--- WORK TO COMPLETE ---
Copy out each line of the listing that contains the word "элементу", without changing it.
SUPPLIED MATERIAL Start Marker
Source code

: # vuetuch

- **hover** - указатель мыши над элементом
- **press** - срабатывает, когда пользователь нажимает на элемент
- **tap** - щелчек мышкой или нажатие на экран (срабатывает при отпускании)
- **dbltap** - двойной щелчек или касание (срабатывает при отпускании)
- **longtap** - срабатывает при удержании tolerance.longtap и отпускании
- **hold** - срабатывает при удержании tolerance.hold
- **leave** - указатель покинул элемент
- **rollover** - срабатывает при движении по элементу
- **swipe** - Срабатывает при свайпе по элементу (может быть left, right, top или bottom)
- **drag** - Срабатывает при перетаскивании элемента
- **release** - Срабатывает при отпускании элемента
SUPPLIED MATERIAL End Marker
SUPPLIED MATERIAL Start Marker
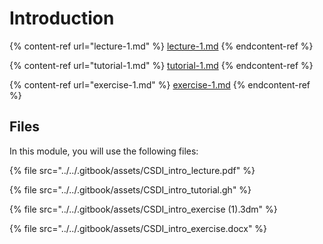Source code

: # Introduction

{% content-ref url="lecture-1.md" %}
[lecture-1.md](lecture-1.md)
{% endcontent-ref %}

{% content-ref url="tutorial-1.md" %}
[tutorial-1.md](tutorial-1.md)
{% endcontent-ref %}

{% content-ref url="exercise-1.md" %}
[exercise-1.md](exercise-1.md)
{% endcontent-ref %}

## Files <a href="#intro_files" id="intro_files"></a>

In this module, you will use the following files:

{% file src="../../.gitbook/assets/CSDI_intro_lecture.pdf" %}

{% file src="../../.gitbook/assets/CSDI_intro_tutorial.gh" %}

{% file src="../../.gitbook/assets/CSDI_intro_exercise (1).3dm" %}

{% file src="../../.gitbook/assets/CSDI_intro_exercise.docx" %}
SUPPLIED MATERIAL End Marker
SUPPLIED MATERIAL Start Marker
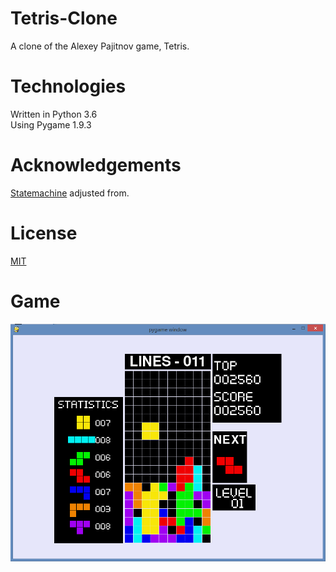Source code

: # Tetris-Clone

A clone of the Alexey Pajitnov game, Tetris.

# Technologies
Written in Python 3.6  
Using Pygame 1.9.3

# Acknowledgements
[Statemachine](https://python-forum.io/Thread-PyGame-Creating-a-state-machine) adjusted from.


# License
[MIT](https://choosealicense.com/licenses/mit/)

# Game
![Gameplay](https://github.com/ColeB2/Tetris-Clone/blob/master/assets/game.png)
SUPPLIED MATERIAL End Marker
--- ANSWER FOR THE TASK ---
- **rollover** - срабатывает при движении по элементу
- **swipe** - Срабатывает при свайпе по элементу (может быть left, right, top или bottom)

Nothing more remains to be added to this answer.